● **PROBLEM SET**
- a) Answer these questions from the extract on contract formation:
(i) Which rule does the extract say the draft Bill would abolish?
(ii) At which section of the draft Bill is the 'accessibility rule' for electronic communication found?
(iii) Which section of the draft Bill holds the general principle on formation of contract?
- b) Echo the extract on contract formation word for word, everything from "(1) A contract" down to "of that kind.".

━━ EXTRACT PROVIDED ━━

Q7. Is there any impact on specific groups of children and young people as a result of the legislative proposals set out in the SLC's draft Bill? If so, what are they?

Formation of Contract

A major focus of the Report and the provisions in the draft Bill is on formation of contracts. As already mentioned, the Bill provides for a general statutory statement of the law relating to formation of contract. In doing so it updates, simplifies and improves the accessibility of the law with the aim of ensuring that it is fit for purpose.

Postal acceptance rule

In addition to the statutory statement of the law, another substantive reform is to abolish the postal acceptance rule on the basis that it causes uncertainty and is not likely to be known to laypersons[9]. Well advised parties exclude the postal acceptance rule in their initial communications in order to avoid the result that a communication which never reached them can bind them in contract. This recommendation was supported unanimously by those responding to the SLC. It was considered no longer relevant to modern day standards.

Statutory statement of the law

The recommendation that there should be a statutory statement of the law on formation of contract was well supported. But as part of their policy consideration, the SLC noted that some respondents had raised concerns that "it might contribute to a potentially damaging perception that Scots law had diverged in some non-obvious way from English law[10]."

The SLC considered that "our detailed recommendations for substantive law reform are limited. The major change relates to the law on postal acceptances, which we believe will bring the law into line with general legal practice on both sides of the border. In addition, we propose legislative clarification of the law on electronic communication in contract formation. The clarification is consistent with existing principles of Scots and English law[11]."

Q8. Are you satisfied that the approach of a statutory statement on contract formation does not differentiate Scots and English law in a way that might deter cross-jurisdictional business? If not, please give your reasons.

Electronic communication

The statutory statement also provides the necessary context for some much-needed clarification on electronic communication in contract formation.

The statutory statement on formation of contract includes an 'accessibility rule' in respect of electronic communication. This can be found at section 13(4)(d) of the draft Bill which provides that a notification transmitted by electronic means is to be taken to reach a person "when it becomes available to be accessed by the person".

As set out in the explanatory note to the draft Bill, "[t]he provision focuses on the accessibility to the addressee as the test of legal effectiveness, in order to avoid some of the technical difficulties that may arise from the nature of electronic communications (for example, delays and failures in the transmission of emails between servers)".

The SLC rejected the view of some consultees that the test should be about confirmation of receipt. The SLC's view was that a suitably detailed 'out of office' message should make it clear whether or not it would be reasonable to think that the recipient did in fact have access to the notification. Ultimately it is a default rule which parties can diverge from, but the SLC also considered that it was capable of keeping up with future developments in electronic communication.

Q9. Are you aware of any technical advances/ practical changes which postdate the Report which may impact on this approach? If so, please provide details.

Battle of the forms

Importantly, section 2 of the draft Bill contains a general principle that supports the statutory statement on formation.

2 Formation of contract: general

(1) A contract is concluded on the parties coming to an agreement—

(a) which they intend to have legal effect, and

(b) which, taking any relevant enactment or rule of law into consideration, has both—

(i) the essential characteristics of a contract of the kind in question, and

(ii) sufficient content,

for it to be given legal effect as a contract of that kind.

━━━
━━ PROVIDED MATERIAL ━━

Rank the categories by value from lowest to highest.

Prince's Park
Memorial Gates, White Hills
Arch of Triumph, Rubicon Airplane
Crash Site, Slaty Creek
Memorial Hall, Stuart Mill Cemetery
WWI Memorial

━━━
━━ PROVIDED MATERIAL ━━

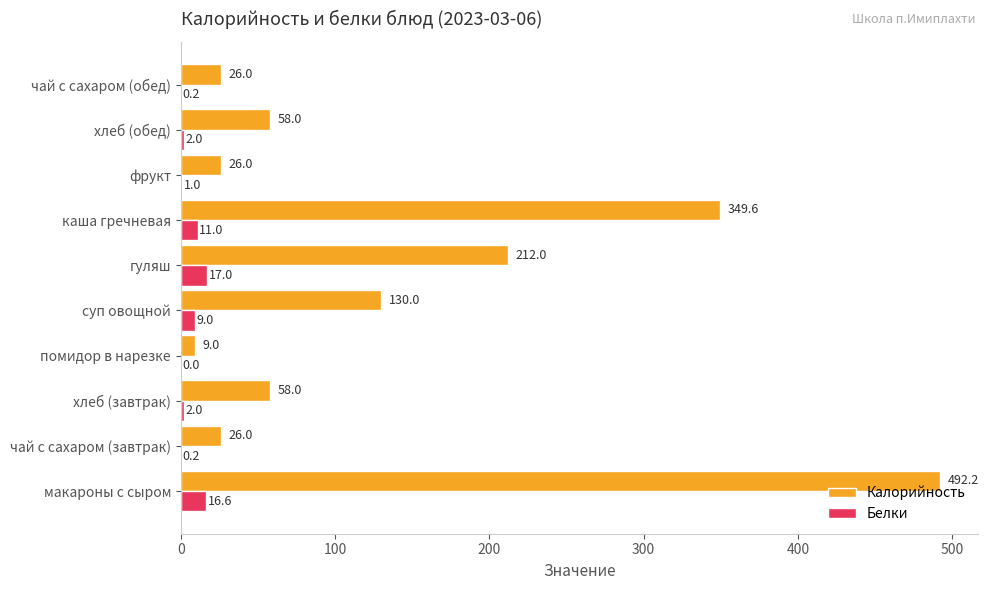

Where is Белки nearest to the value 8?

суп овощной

━━━

● **SOLUTIONS BELOW**
- a)
(i) The postal acceptance rule.
(ii) Section 13(4)(d).
(iii) Section 2.

- b)
(1) A contract is concluded on the parties coming to an agreement—

(a) which they intend to have legal effect, and

(b) which, taking any relevant enactment or rule of law into consideration, has both—

(i) the essential characteristics of a contract of the kind in question, and

(ii) sufficient content,

for it to be given legal effect as a contract of that kind.